▸ Zadanie:
Proszę przepisać bez zmian wiersze, zaczynając od wiersza zawierającego „Porządek dzięki różnorodnym”, a kończąc na wierszu zawierającym „Para las y los jóvenes profesionistas, las”, oba włącznie. Obrazów nie należy uwzględniać w odpowiedzi.

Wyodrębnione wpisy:
-*-

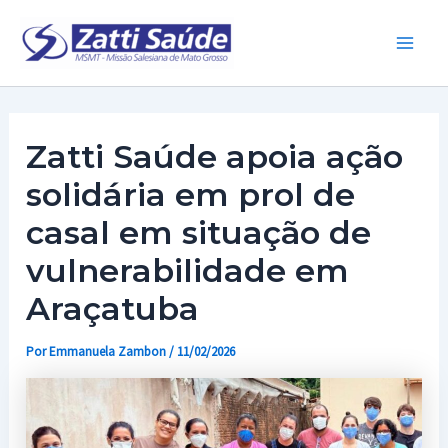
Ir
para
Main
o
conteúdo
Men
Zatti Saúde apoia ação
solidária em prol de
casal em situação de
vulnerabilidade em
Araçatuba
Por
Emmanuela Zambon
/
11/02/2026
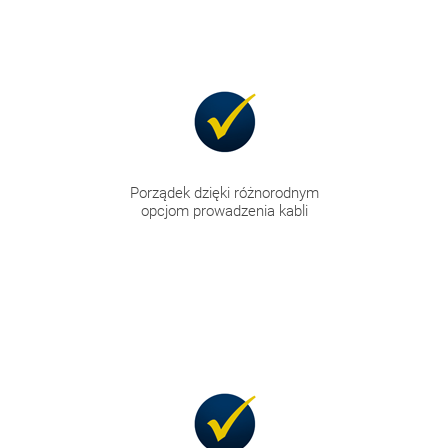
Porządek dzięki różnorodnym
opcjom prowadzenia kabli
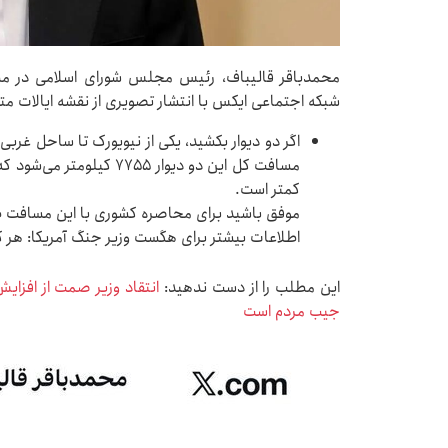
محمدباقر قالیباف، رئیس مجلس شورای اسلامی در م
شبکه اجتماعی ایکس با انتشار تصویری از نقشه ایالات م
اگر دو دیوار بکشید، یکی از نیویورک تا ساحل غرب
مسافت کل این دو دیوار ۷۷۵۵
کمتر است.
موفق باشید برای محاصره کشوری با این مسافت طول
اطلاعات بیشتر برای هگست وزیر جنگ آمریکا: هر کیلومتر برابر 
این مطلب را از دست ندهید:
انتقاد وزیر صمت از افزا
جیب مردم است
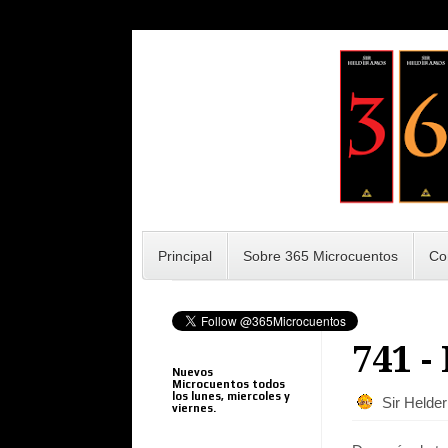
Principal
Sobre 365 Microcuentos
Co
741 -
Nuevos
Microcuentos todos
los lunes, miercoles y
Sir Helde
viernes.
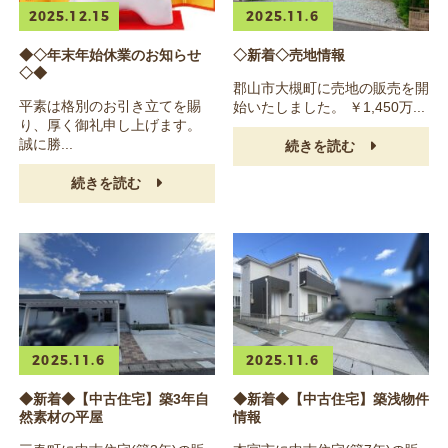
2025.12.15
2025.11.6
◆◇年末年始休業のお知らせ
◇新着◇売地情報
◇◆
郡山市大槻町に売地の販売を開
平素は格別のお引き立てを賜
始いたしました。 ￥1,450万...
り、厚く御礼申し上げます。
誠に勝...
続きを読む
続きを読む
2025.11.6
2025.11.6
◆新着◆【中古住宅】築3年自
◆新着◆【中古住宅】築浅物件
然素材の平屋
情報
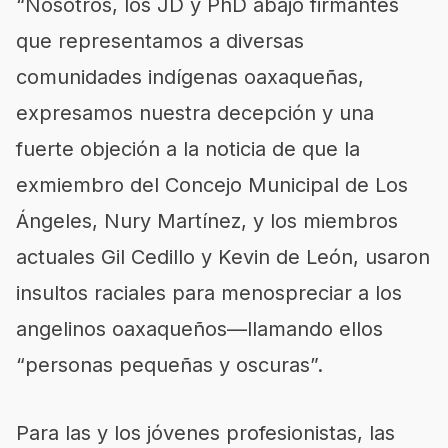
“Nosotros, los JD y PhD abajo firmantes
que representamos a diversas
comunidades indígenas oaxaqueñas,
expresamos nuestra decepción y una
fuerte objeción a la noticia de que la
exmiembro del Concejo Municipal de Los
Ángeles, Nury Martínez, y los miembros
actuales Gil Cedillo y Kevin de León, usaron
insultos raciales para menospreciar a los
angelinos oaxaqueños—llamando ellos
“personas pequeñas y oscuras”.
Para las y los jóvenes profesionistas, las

-*-

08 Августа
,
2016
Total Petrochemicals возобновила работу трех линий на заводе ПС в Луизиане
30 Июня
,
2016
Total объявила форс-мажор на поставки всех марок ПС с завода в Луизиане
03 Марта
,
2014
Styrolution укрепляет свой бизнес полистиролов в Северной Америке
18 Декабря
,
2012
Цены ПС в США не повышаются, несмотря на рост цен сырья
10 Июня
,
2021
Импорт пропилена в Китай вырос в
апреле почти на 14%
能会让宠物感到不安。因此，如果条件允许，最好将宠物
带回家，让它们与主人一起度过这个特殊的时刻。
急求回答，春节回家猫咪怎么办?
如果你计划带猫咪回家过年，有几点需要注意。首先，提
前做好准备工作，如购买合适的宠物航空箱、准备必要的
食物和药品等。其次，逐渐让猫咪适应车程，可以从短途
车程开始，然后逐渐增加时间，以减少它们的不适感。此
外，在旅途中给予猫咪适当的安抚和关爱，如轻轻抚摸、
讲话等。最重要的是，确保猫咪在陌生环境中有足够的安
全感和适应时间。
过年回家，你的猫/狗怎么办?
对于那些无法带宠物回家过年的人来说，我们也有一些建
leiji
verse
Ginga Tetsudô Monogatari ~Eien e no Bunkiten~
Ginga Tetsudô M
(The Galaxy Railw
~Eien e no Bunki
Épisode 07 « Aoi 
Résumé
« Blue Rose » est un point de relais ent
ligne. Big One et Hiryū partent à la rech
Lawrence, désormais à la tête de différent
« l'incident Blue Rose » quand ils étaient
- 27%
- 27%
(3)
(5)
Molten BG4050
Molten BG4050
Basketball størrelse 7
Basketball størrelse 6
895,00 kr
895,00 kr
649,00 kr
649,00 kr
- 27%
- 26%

-*-

▸ Wynik:
Porządek dzięki różnorodnym
opcjom prowadzenia kabli
محمدباقر قالیباف، رئیس مجلس شورای اسلامی در م
شبکه اجتماعی ایکس با انتشار تصویری از نقشه ایالات م
اگر دو دیوار بکشید، یکی از نیویورک تا ساحل غرب
مسافت کل این دو دیوار ۷۷۵۵
کمتر است.
موفق باشید برای محاصره کشوری با این مسافت طول
اطلاعات بیشتر برای هگست وزیر جنگ آمریکا: هر کیلومتر برابر 
این مطلب را از دست ندهید:
انتقاد وزیر صمت از افزا
جیب مردم است
Principal
Sobre 365 Microcuentos
Co
741 -
Nuevos
Microcuentos todos
los lunes, miercoles y
Sir Helde
viernes.
2025.12.15
2025.11.6
◆◇年末年始休業のお知らせ
◇新着◇売地情報
◇◆
郡山市大槻町に売地の販売を開
平素は格別のお引き立てを賜
始いたしました。 ￥1,450万...
り、厚く御礼申し上げます。
誠に勝...
続きを読む
続きを読む
2025.11.6
2025.11.6
◆新着◆【中古住宅】築3年自
◆新着◆【中古住宅】築浅物件
然素材の平屋
情報
“Nosotros, los JD y PhD abajo firmantes
que representamos a diversas
comunidades indígenas oaxaqueñas,
expresamos nuestra decepción y una
fuerte objeción a la noticia de que la
exmiembro del Concejo Municipal de Los
Ángeles, Nury Martínez, y los miembros
actuales Gil Cedillo y Kevin de León, usaron
insultos raciales para menospreciar a los
angelinos oaxaqueños—llamando ellos
“personas pequeñas y oscuras”.
Para las y los jóvenes profesionistas, las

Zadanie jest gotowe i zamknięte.